Aqaba castle By Alexey Komarov, CC BY 3.0 (commons.wikimedia.org/w/index.php?curid=59779891)
5. Souk by the sea
Foreign organisations have set up many schemes to support the people of Jordan, and this colourful street market every Friday evening is just one of them. Here, local artisans display their handiwork - dazzling displays including jewellery and bags - and tourists know they are buying genuine locally produced articles at the right price. Most importantly, they are helping the small local economy. ### 6. Archaeological museum
You'll find this inside the fort, once the home of sheiks. The museum is a treasure trove of historical finds and often hosts exhibitions on a particular theme, as well as other events. It contains items from the Bronze Age, stone sculptures, jewellery, ceramics, Islamic clay tablets, bas-relief from the Byzantine Empire, and lots more. If you love to find out more about where you're staying, and like delving into a civilisation's origins and history, this museum is the perfect place to start your holiday in Jordan.### 7. Sharif Hussein Mosque
This is one of Aqaba's symbols, particularly at night when it is lit up by dozens of lights and is visible many kilometres away. The Mosque, named after Hussein Bin Ali, who proclaimed the revolt against the Ottomans during the First World War, is an amazing example of Arab architecture. The pure white stone, minarets towering towards the sky and ornate glass windows are a real treat for the eyes. Step inside and you'll be amazed by the building's elegance.
Sharif Hussein Bin Ali Mosque, by flashpacker-travelguide.de - flickr.com/photos/149324445@N08/34600762701/, CC BY-SA 2.0 (commons.wikimedia.org/w/index.php?curid=62135922)
8. Turkish baths
Turkish baths are a real way of life here! After bathing in water at varying temperatures, you'll be looked after by a strong Jordanian massage therapist for an exfoliating scrub and miraculous Dead Sea mud treatments. A perfect end to a day of excursions amid dust and noise.

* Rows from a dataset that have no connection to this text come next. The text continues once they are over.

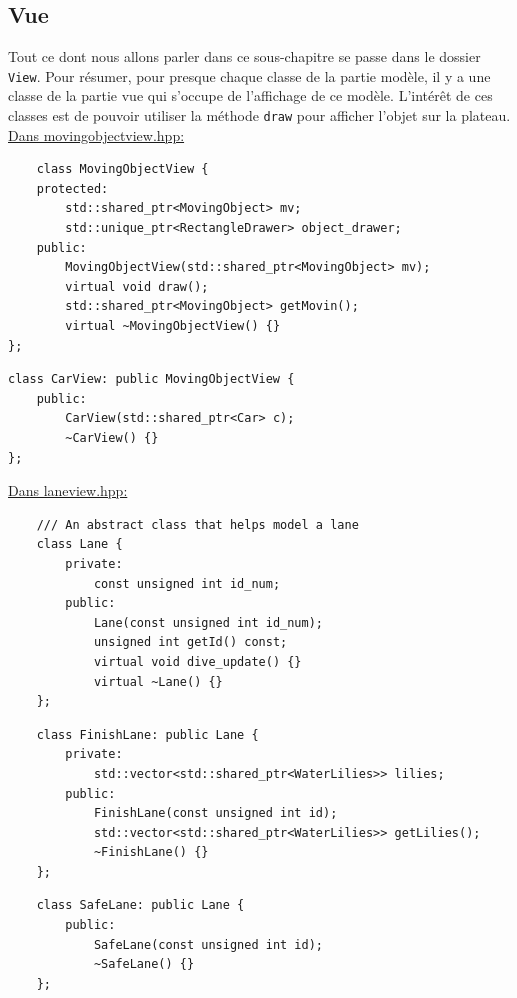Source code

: \documentclass[a4paper, 12pt]{article}
\begin{document}
\subsection{Vue}

Tout ce dont nous allons parler dans ce sous-chapitre se passe dans le dossier \texttt{View}. Pour résumer, pour presque chaque classe de la partie modèle, il y a une classe de la partie vue qui s'occupe de l'affichage de ce modèle.
L'intérêt de ces classes est de pouvoir utiliser la méthode \texttt{draw} pour afficher l'objet sur la plateau. \\

\underline{Dans movingobjectview.hpp:} \hspace{0.5cm}

\begin{lstlisting}
    class MovingObjectView {
    protected:
        std::shared_ptr<MovingObject> mv;
        std::unique_ptr<RectangleDrawer> object_drawer;
    public:
        MovingObjectView(std::shared_ptr<MovingObject> mv);
        virtual void draw();
        std::shared_ptr<MovingObject> getMovin();
        virtual ~MovingObjectView() {}
};
\end{lstlisting}

\begin{lstlisting}
class CarView: public MovingObjectView {
    public:
        CarView(std::shared_ptr<Car> c);
        ~CarView() {}
};
\end{lstlisting}

\underline{Dans laneview.hpp:} \hspace{0.5cm}

\begin{lstlisting}
    /// An abstract class that helps model a lane
    class Lane {
        private:
            const unsigned int id_num;
        public:
            Lane(const unsigned int id_num);
            unsigned int getId() const;
            virtual void dive_update() {}
            virtual ~Lane() {}
    };
\end{lstlisting}

\begin{lstlisting}
    class FinishLane: public Lane {
        private:
            std::vector<std::shared_ptr<WaterLilies>> lilies;
        public:
            FinishLane(const unsigned int id);
            std::vector<std::shared_ptr<WaterLilies>> getLilies();
            ~FinishLane() {}
    };
\end{lstlisting}

\begin{lstlisting}
    class SafeLane: public Lane {
        public:
            SafeLane(const unsigned int id);
            ~SafeLane() {}
    };
\end{lstlisting}
\end{document}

You'll feel thoroughly revived and your skin will never again feel so wonderful.### 9. Artisan school
One of the most interesting and educational things you can do in Aqaba is learning how to work with sea glass and metal thread, making your very own jewellery, which you can then take home to show your friends! Under the expert guidance of local artisans, you'll be able to choose what to make and can then design it to your own taste. Courses last just under two hours and help continue this centuries-old tradition.### 10. Diving and snorkelling in the Red Sea
One of Aqaba's greatest assets is the sea. A deep gulf wedged in the desert, the Red Sea ends at both the Jordanian and Israeli coastlines, and this part is one of the richest in life and colour. Whether you are already an expert diver or just curious to experience the thrill of breathing under water, take advantage of Aqaba's diving centres' expertise and have an unparalleled guided underwater adventure. For the less brave, snorkelling is a good alternative option, admiring the beauty of this sea armed only with a mask and tube!
Gulf of Aqaba, Jordan, by US Naval Force Under Creative Common License CC BY 2.0 (www.flickr.com/photos/navcent/15569950028)
As you've seen in this brief guide, Aqaba has so much to offer - activities, excursions, or simply time to relax. Your days will never be empty! Finally, Jordan's food deserves a mention. Be prepared for a feast. Pots are always boiling and tables are always set and laden with delicacies. Try Mansaf, the national dish made from rice, yoghurt and lamb. Eat it standing up and using only your right hand, as the Bedouins do...you'll love it! Jordan, with all its riches and hospitality, is waiting to be rediscovered and loved.